On Thu, Jun 25, 2026 at 07:36:28AM -0700, Sean Christopherson wrote:
> On Thu, Jun 25, 2026, Yan Zhao wrote:
> > On Thu, Jun 25, 2026 at 09:51:01AM +0800, Yan Zhao wrote:
> > > On Wed, Jun 24, 2026 at 05:41:58PM -0700, Sean Christopherson wrote:
> > > > On Wed, Jun 24, 2026, Ackerley Tng wrote:
> > > > > Yan Zhao <yan.y.zhao@xxxxxxxxx> writes:
> > > > > > With gmem_in_place_conversion=true, userspace can create guest_memfd without the
> > > > > > MMAP flag.

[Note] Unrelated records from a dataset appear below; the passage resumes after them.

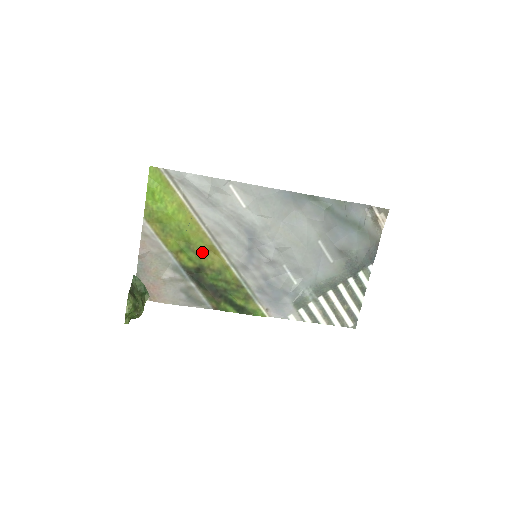
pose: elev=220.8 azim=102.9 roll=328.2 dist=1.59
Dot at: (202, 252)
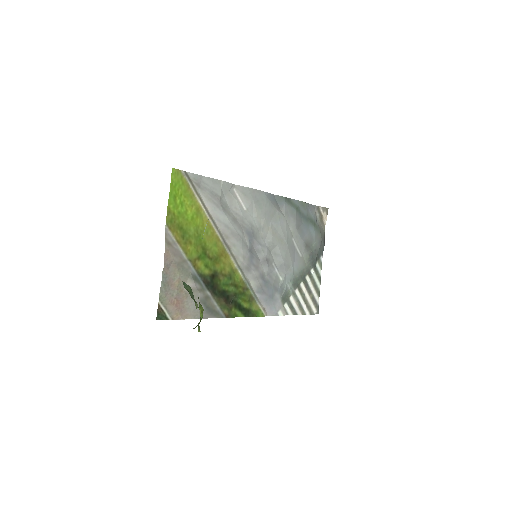
Dot at: (216, 257)
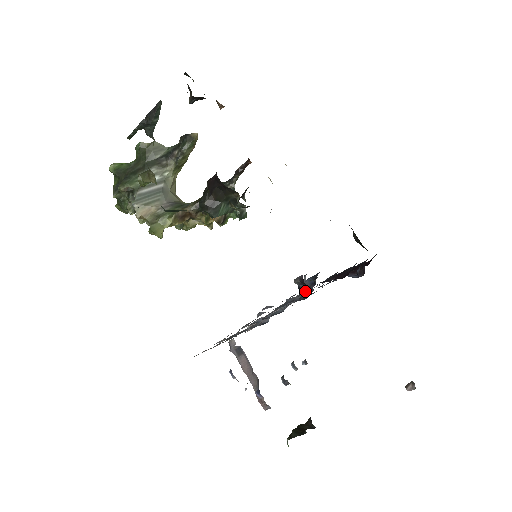
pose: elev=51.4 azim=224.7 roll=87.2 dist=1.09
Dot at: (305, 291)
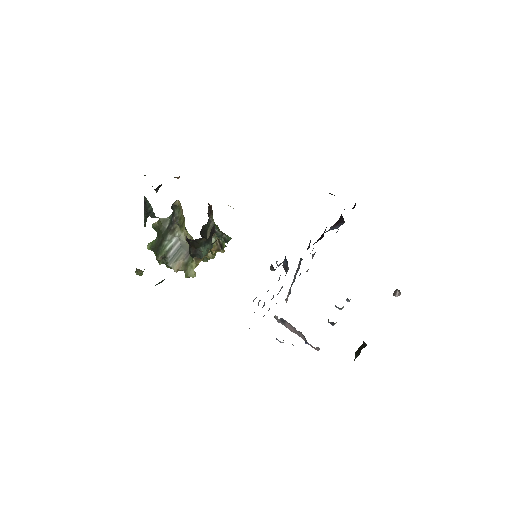
Dot at: (287, 269)
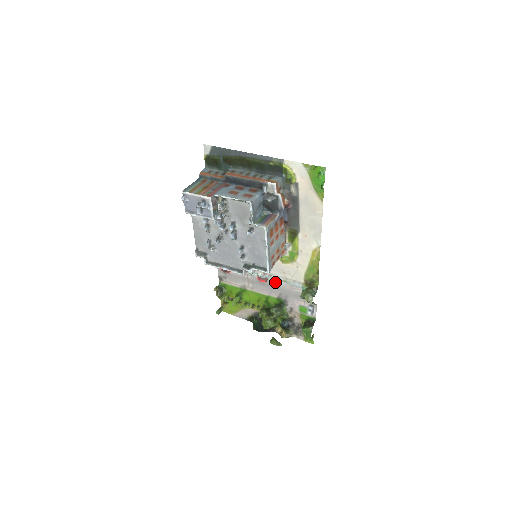
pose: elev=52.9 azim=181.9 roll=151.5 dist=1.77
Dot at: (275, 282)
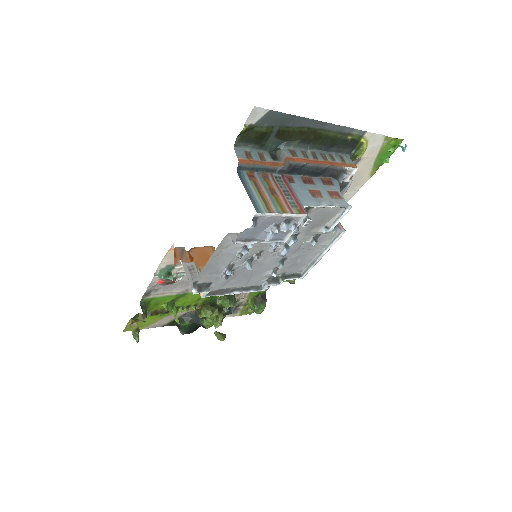
Dot at: occluded
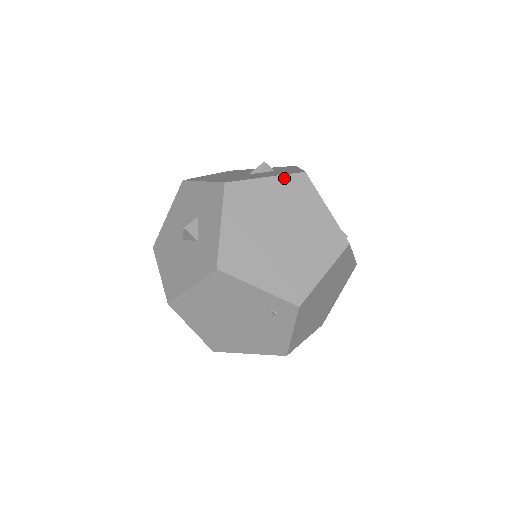
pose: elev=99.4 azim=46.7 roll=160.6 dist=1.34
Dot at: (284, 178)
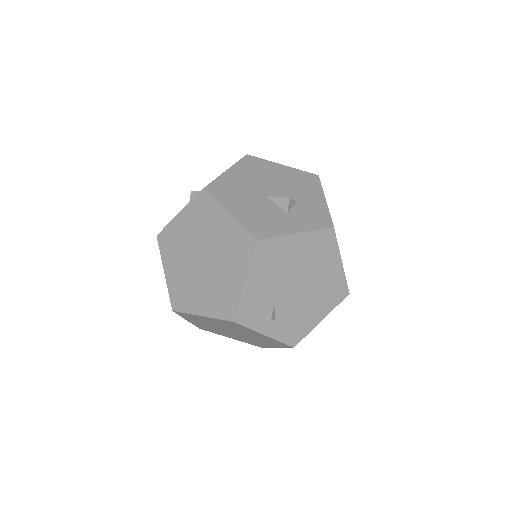
Dot at: (239, 227)
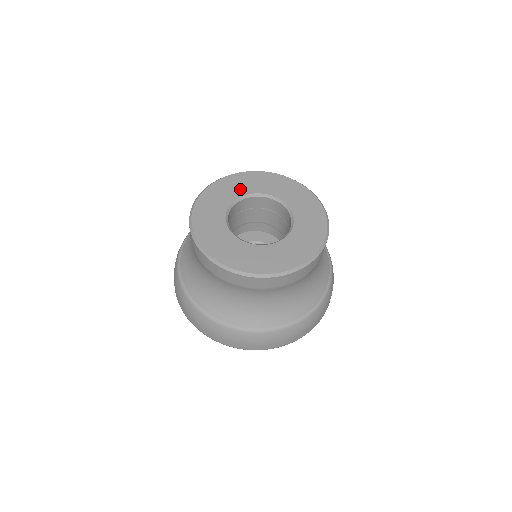
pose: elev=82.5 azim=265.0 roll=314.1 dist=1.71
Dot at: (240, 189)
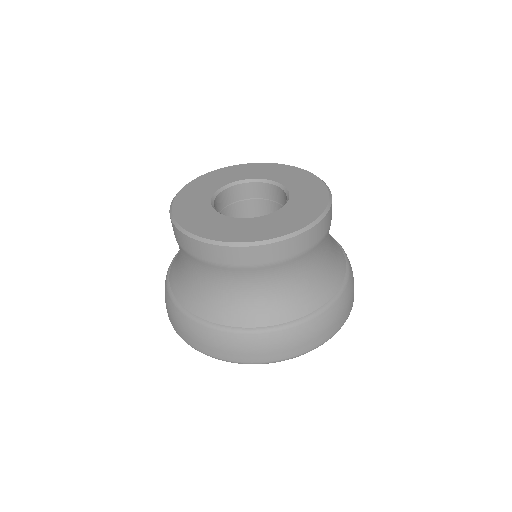
Dot at: (223, 180)
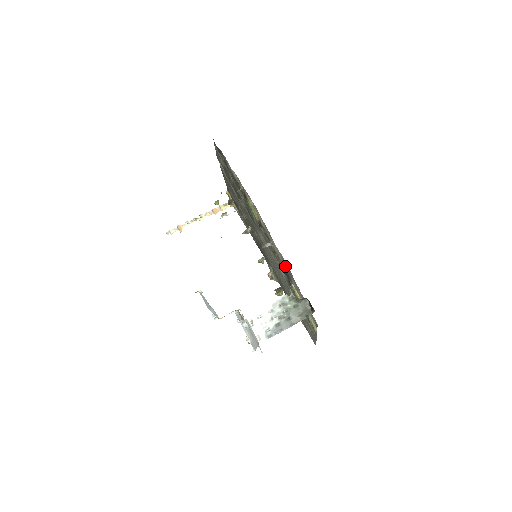
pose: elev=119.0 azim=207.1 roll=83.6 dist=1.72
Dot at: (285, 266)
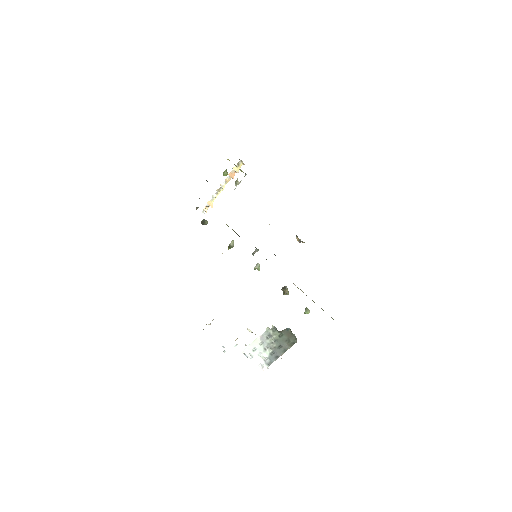
Dot at: occluded
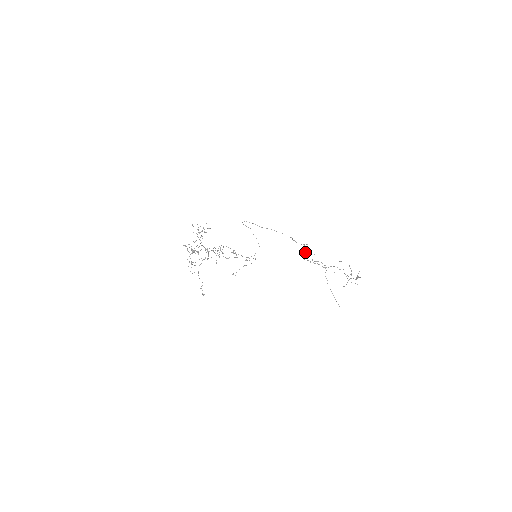
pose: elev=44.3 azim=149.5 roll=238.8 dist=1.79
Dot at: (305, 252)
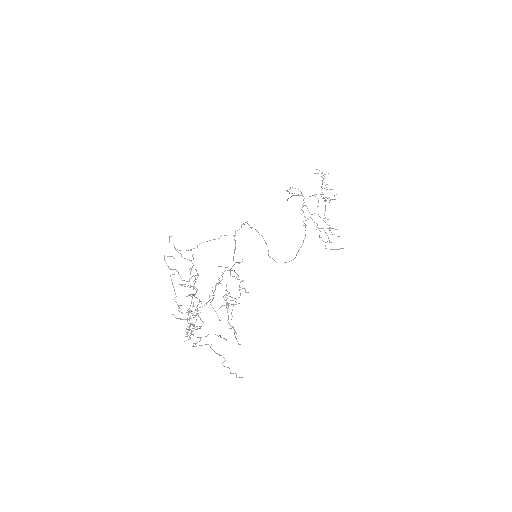
Dot at: (287, 191)
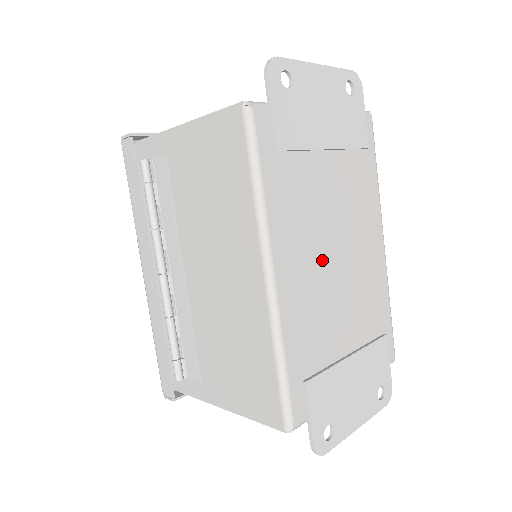
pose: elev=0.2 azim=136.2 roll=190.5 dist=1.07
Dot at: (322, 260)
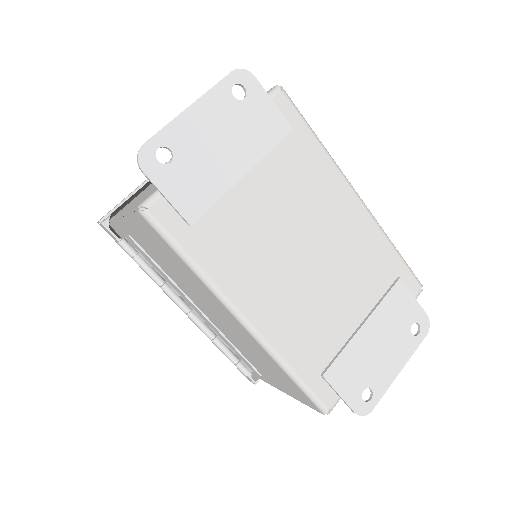
Dot at: (292, 271)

In such cases, shared memory is allocated from different backends.
> > > > > > This means this module parameter only enables per-gmem memory attribute and does
> > > > > > not guarantee that gmem in-place conversion will actually occur.
> > > > 
> > > > KVM module params are pretty much always about what KVM supports, not what is
> > > > guaranteed to happen.
> > > > 
> > > >   - enable_mmio_caching doesn't guarantee there will actually be MMIO SPTEs,
> > > >     because maybe the guest never accesses emulated MMIO.
> > > >   - enable_pmu doesn't guarantee VMs will get a PMU, because userspace may elect
> > > >     not to advertise one.
> > > >   - and so on and so forth...
> > > > 
> > > > Yes, there's a small mental jump to get from "KVM supports in-place conversion"
> > > > to "I need to set memory attributes on the guest_memfd instance, not the VM",
> > > > but I don't see that as a big hurdle, certainly not in the long term.  And once
> > > > the VMM code is written, I really do think most people are going to care about
> > > > whether or not KVM supports in-place conversion, not where PRIVATE is tracked.
> > > Sorry, I just saw this mail after posting my reply in [1].
> > > 
> > > I'm ok with gmem_in_place_conversion=true just means KVM supports in-place
> > > conversion, while we can still create VMs with shared memory not from gmem.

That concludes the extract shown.